2. Breaking dreams into baby dreams - Half the reason those ambitions seem so huge is that I don’t look at them as a process. I’m a dreamer - always have been, always will be. I see the end result and what I think it will look like, but I don’t necessarily want to think about the fine-grained details that it involves.
But when I break that huge, gianormous dream into smaller steps that I can actually accomplish? Suddenly, everything seems so much more manageable and possible. Gloria!
3. Do it - This may seem like a no-brainer. You have a plan? You do it! But those who are reading may not know me. And the fact of the matter is that I can come up with any reason not to do something. As far as procrastinators go, I don’t believe I’m the worst. But five years in college has certainly given me some experience in the matter.
I think the method of doing something can be different for each individual. Some of us prosper the best when we have a plan and every step is mapped out. Some of us need a deadline. Some of us need to not have a plan at all and just do it all in two days with no sleep and a bucket of coffee.

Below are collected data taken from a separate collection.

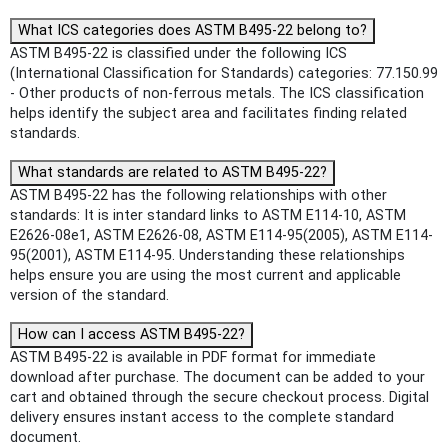
What ICS categories does ASTM B495-22 belong to?
ASTM B495-22 is classified under the following ICS
(International Classification for Standards) categories: 77.150.99
- Other products of non-ferrous metals. The ICS classification
helps identify the subject area and facilitates finding related
standards.
What standards are related to ASTM B495-22?
ASTM B495-22 has the following relationships with other
standards: It is inter standard links to ASTM E114-10, ASTM
E2626-08e1, ASTM E2626-08, ASTM E114-95(2005), ASTM E114-
95(2001), ASTM E114-95. Understanding these relationships
helps ensure you are using the most current and applicable
version of the standard.
How can I access ASTM B495-22?
ASTM B495-22 is available in PDF format for immediate
download after purchase. The document can be added to your
cart and obtained through the secure checkout process. Digital
delivery ensures instant access to the complete standard
document.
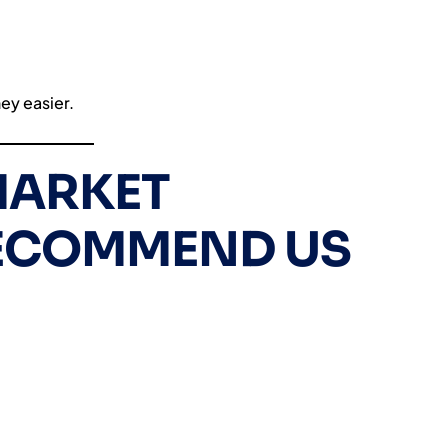
ey easier.
ARKET
RECOMMEND US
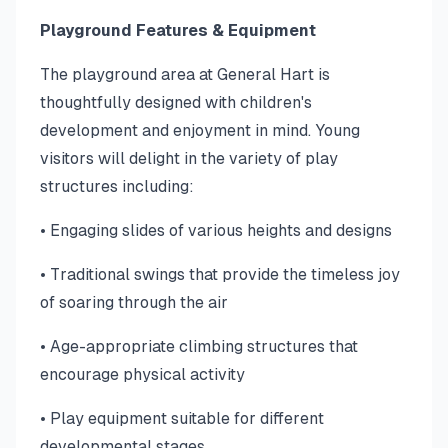
Playground Features & Equipment
The playground area at General Hart is
thoughtfully designed with children's
development and enjoyment in mind. Young
visitors will delight in the variety of play
structures including:
• Engaging slides of various heights and designs
• Traditional swings that provide the timeless joy
of soaring through the air
• Age-appropriate climbing structures that
encourage physical activity
• Play equipment suitable for different
developmental stages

I think I’m still figuring out the factors that motivate me best to do something. Sometimes I need a strict plan. Sometimes I need to do something in a crazy, minimal amount of time to pull off my best work. I think it depends on the situation. But the ultimate point is to know yourself. To know what motivates you and gets you excited and gets you going.
4. Let go and let God - Another area in which I struggle. Being a perfectionist, I want something to be absolutely, one-hundred percent the way that I envisioned it before I let it step out into the big, scary world. I learned that this method wouldn’t work in my university classes. If I let that term paper wait until the last two days before I turned it in, there was no way it was going to be perfect for the eyes of my professor.
But I suppose there’s a huge difference between a term paper about Communication Theory (Don’t care!) and the latest novel I’ve written or the most recent painting I’ve put onto canvas (I care immensely!). But at some point, I have to acknowledge that there will always be changes I want to make before I consider it perfect. I have to consume the truth that perfection doesn’t exist.
Not really.
At some point, I have to let my creation go and hope that God has the best in mind for it. I have to hope that it was meant to be created for a reason and just leave it at that.
So I’m keeping these four things in mind as I begin the process of writing a 50,000 word novel in thirty days for the sixth year in a row. I’m allowing myself to want and letting myself break it into manageable steps. I’m prodding myself gently in the back to work through the blahs of a momentary writer’s block. And I’m not waiting on perfection to come.
I’m going to put it out there in the universe. I’m going to let go and let God. In the end, whatever plans are meant for that dream will come true.
I have to consume the truth that perfection doesn’t exist.
Now if you’ll excuse me, I have to go brew some more tea and write some more fiction.